Imagine a world without waste…well you don’t need to imagine too hard, as Joost Bakker is showing us all how it is done with his new permanent project.

This permanent cafe follows the success of The Greenhouse by Joost created for Melbourne Food and Wine Festival. A pop up restaurant that showed the public that nothing is unachievable even a restaurant that is completely waste free. The pop up restaurant was made up of Straw walls, a garden that was completely edible, flax fibre menus and toilets with no water, proved this to be an extreme but successful demonstration of sustainability. Visitors and staff found it “fantastically relaxing and exciting environment” and brought what some people don’t even imagine is possible into reality.
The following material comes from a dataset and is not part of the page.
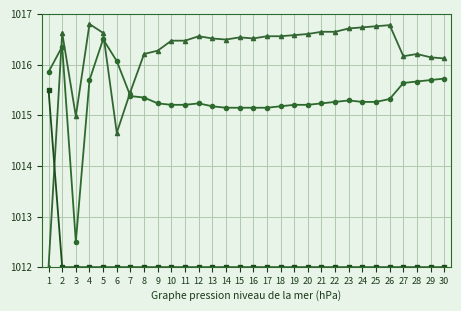

What is the smallest value displayed?

1012.0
Joost’s new venture, Silo, is here to stay and looks set to be something of a visionary model for what an ethical, service-driven cafe might look like. The shop has deliberately altered the typical boundaries seen in a usual cafe as the dining and kitchen space merge into one. This not only fosters a natural human connection but also works to demystify the practices behind low-waste, sustainable food preparation. As you sit on the recycled communal table you can watch bread being baked and yoghurt and butter being made from scratch.

Joost’s cafe shows us all how sustainability is possible and it can also be fresh and sexy. It is all about creativity with an important message at its heart.

Silo comments “We’ll just do what we do, and if people like it then we hope they’ll be inspired by it”. I’d certainly like to see more of these coming to our area soon.